Hellboy In Hell #1 0

Mike Mignola returns to his best known creation in Hellboy in Hell.

First off, this is not just another Hellboy comic.  While it does contain many Hellboy staples (he falls down, says “Crap.” and fights monsters, for instance), this is not just another romp for Big Red.  This is the culmination of all the mythology that Mike Mignola and his many collaborators have been laying down in the HB books for almost twenty years now.  Has it really been that long?  Yes, the Hellboy and BPRD books are in “endgame” mode and it’s exciting!

Mignola’s long awaited return to art chores is significant for this very reason.  His signature use of heavy blacks and negative space has long been a means for him to focus on the characters rather than items he did not feel suited to drawing, but now he’s employing these devices as a means of storytelling along with many other tricks (often juxtaposed against Dave Stewart’s vivid colors or in concert with elongated or shortened panels).

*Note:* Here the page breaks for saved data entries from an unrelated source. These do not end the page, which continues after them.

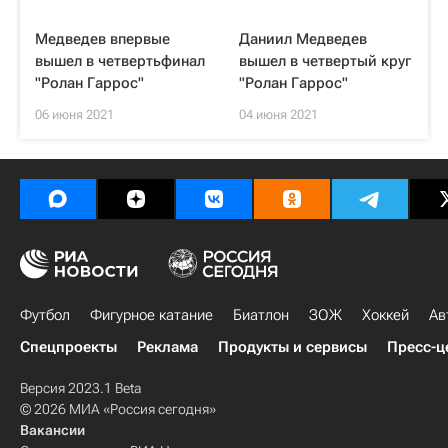
Медведев впервые
Даниил Медведев
вышел в четвертьфинал
вышел в четвертый круг
"Ролан Гаррос"
"Ролан Гаррос"
06 июня 2021
04 июня 2021
Футбол
Фигурное катание
Биатлон
ЗОЖ
Хоккей
Ав
Спецпроекты
Реклама
Продукты и сервисы
Пресс-ц
Версия 2023.1 Beta
© 2026 МИА «Россия сегодня»
Вакансии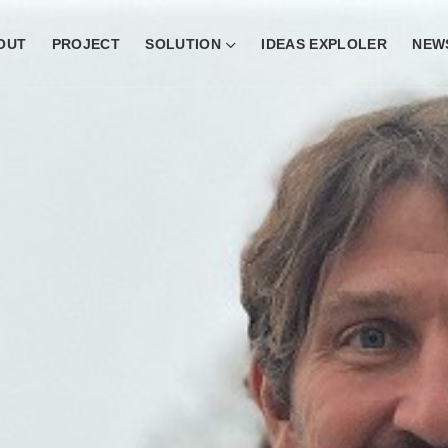
OUT
PROJECT
SOLUTION
IDEAS EXPLOLER
NEW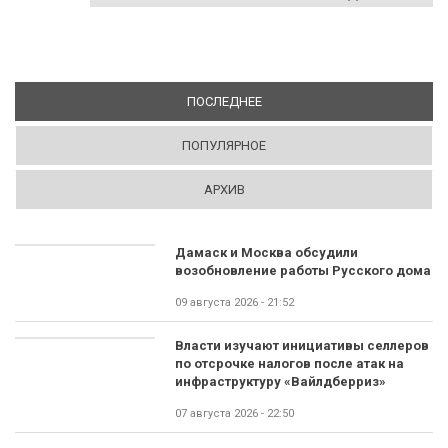
ПОСЛЕДНЕЕ
(АКТИВНАЯ ВКЛАДКА)
ПОПУЛЯРНОЕ
АРХИВ
Дамаск и Москва обсудили
возобновление работы Русского дома
09 августа 2026 - 21:52
Власти изучают инициативы селлеров
по отсрочке налогов после атак на
инфраструктуру «Вайлдберриз»
07 августа 2026 - 22:50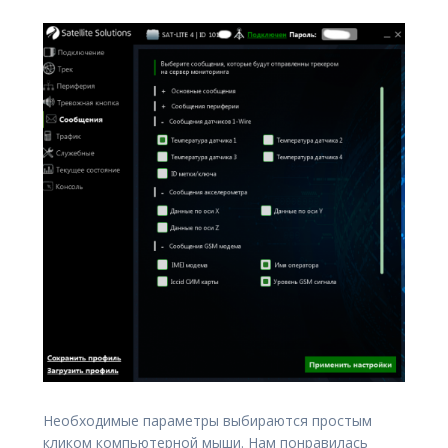
Необходимые параметры выбираются простым
кликом компьютерной мыши. Нам понравилась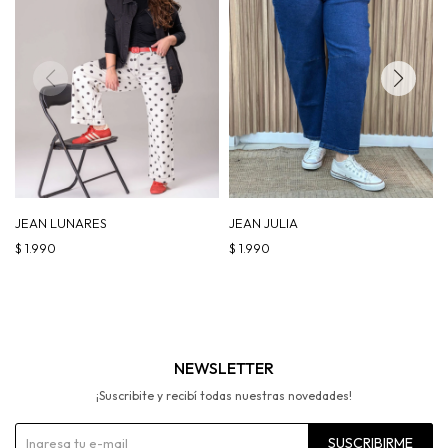
JEAN LUNARES
JEAN JULIA
$
1.990
$
1.990
NEWSLETTER
¡Suscribite y recibí todas nuestras novedades!
SUSCRIBIRME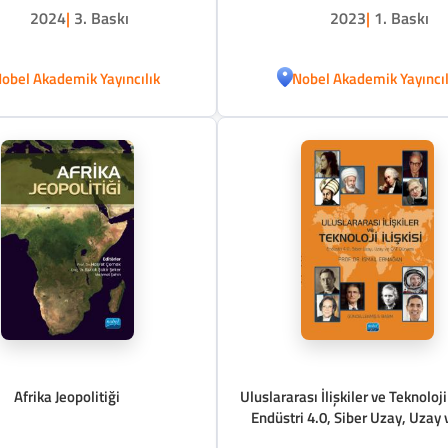
2024
|
3. Baskı
2023
|
1. Baskı
obel Akademik Yayıncılık
Nobel Akademik Yayıncıl
Afrika Jeopolitiği
Uluslararası İlişkiler ve Teknoloji 
Endüstri 4.0, Siber Uzay, Uzay 
Dünyası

The experience serves to immerse you further into the story rather than to distract from it (as it often will in lesser hands).

One reviewer described the art as “Jack Kirby meets Fritz Lang” and that’s pretty appropriate.  The fight scenes are very Kirbyesque, sheer displays of power and releases of energy, complete with Kirby Krackles, while the more quiet scenes do evoke an expressionist influence.  There’s also the usual dose of Lovecraft tinged monsters lurking about.  None of this is new to the world of Hellboy, but for this tale, it’s all on full display as Big Red goes home for the first time.  This Hell is pure Mignola.

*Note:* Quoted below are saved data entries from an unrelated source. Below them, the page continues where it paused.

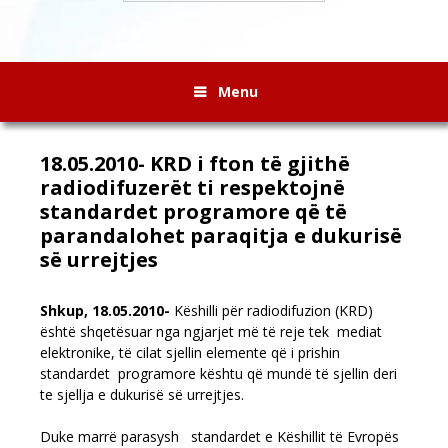
Menu
18.05.2010- KRD i fton të gjithë
radiodifuzerët ti respektojnë
standardet programore që të
parandalohet paraqitja e dukurisë
së urrejtjes
Shkup, 18.05.2010-
Këshilli për radiodifuzion (KRD)
është shqetësuar nga ngjarjet më të reje tek mediat
elektronike, të cilat sjellin elemente që i prishin
standardet programore kështu që mundë të sjellin deri
te sjellja e dukurisë së urrejtjes.
Duke marrë parasysh standardet e Këshillit të Evropës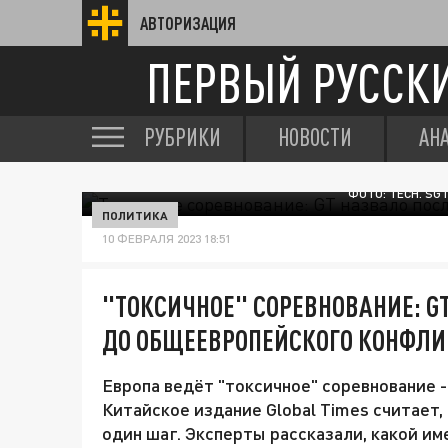
АВТОРИЗАЦИЯ
ПЕРВЫЙ РУССК
РУБРИКИ
НОВОСТИ
АН
ФОТО: TECH. SG
ПОЛИТИКА
10 ФЕВРАЛЯ 2023 18:51
"ТОКСИЧНОЕ" СОРЕВНОВАНИЕ: G
ДО ОБЩЕЕВРОПЕЙСКОГО КОНФЛИ
Европа ведёт "токсичное" соревнование -
Китайское издание Global Times считает
один шаг. Эксперты рассказали, какой им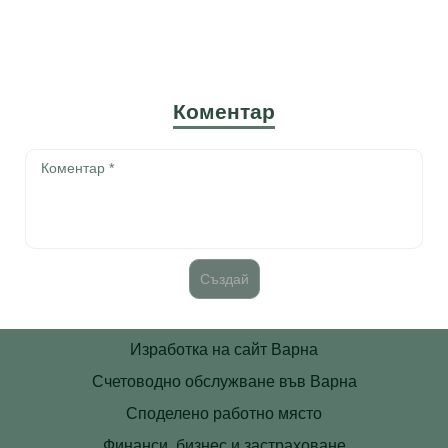
Коментар
Изработка на сайт Варна
Счетоводно обслужване във Варна
Споделено работно място
Финанси, бизнес и застраховане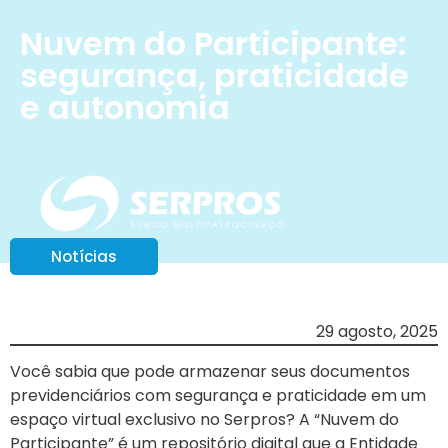
Nuvem do Participante:
segurança, praticidade
e autonomia
Notícias
29 agosto, 2025
Você sabia que pode armazenar seus documentos
previdenciários com segurança e praticidade em um
espaço virtual exclusivo no Serpros? A “Nuvem do
Participante” é um repositório digital que a Entidade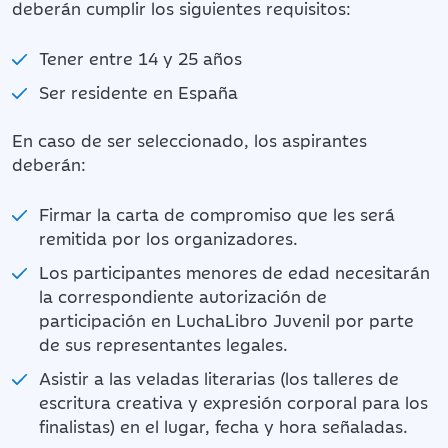
deberán cumplir los siguientes requisitos:
Tener entre 14 y 25 años
Ser residente en España
En caso de ser seleccionado, los aspirantes
deberán:
Firmar la carta de compromiso que les será
remitida por los organizadores.
Los participantes menores de edad necesitarán
la correspondiente autorización de
participación en LuchaLibro Juvenil por parte
de sus representantes legales.
Asistir a las veladas literarias (los talleres de
escritura creativa y expresión corporal para los
finalistas) en el lugar, fecha y hora señaladas.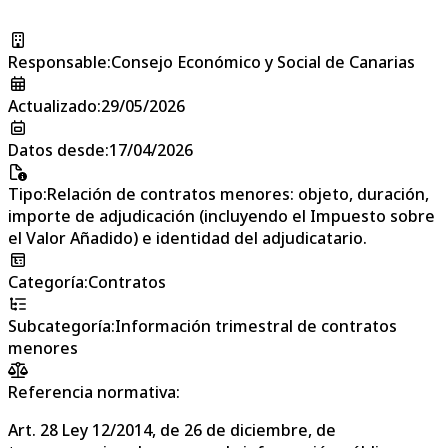
Responsable
:
Consejo Económico y Social de Canarias
Actualizado
:
29/05/2026
Datos desde
:
17/04/2026
Tipo
:
Relación de contratos menores: objeto, duración,
importe de adjudicación (incluyendo el Impuesto sobre
el Valor Añadido) e identidad del adjudicatario.
Categoría
:
Contratos
Subcategoría
:
Información trimestral de contratos
menores
Referencia normativa:
Art. 28 Ley 12/2014, de 26 de diciembre, de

In one of the odder sequences of the book, Hellboy witnesses a puppet re-enactment of Jacob Marley’s Ghosts’ visitation to Ebenezer Scrooge from Dickens’ Christmas Carol.  This is not just Mignola being cute and throwing in a whimsical nod to the upcoming holiday.  This is a metaphor for elements of Hellboy’s life.

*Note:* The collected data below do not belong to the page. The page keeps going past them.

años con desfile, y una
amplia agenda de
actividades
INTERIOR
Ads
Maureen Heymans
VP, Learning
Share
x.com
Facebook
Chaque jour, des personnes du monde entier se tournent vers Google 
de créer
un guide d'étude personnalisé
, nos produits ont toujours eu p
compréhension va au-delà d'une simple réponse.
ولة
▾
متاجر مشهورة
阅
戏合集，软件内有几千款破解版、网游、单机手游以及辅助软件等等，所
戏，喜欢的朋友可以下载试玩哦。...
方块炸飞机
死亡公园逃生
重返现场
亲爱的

One reviewer posted a theory that Hellboy was represented by Marley, as he was already dead and in Hell.  This might be true for most characters, but we must remember (as if we could forget!) that HB is a demon and thus, the usual rules do not apply.  No, It is my belief that HB here is represented by Scrooge.  Hellboy has throughout his life refused to learn, grow, and accept his responsibilities and deal with who he is.  His refusal to do these things has repeatedly cost him and his friends and now the entire world a great deal.  But like Scrooge on Christmas morning, there is still time for him to change and attempt to make things right.  We’ll see if he is able to do so in this and subsequent series.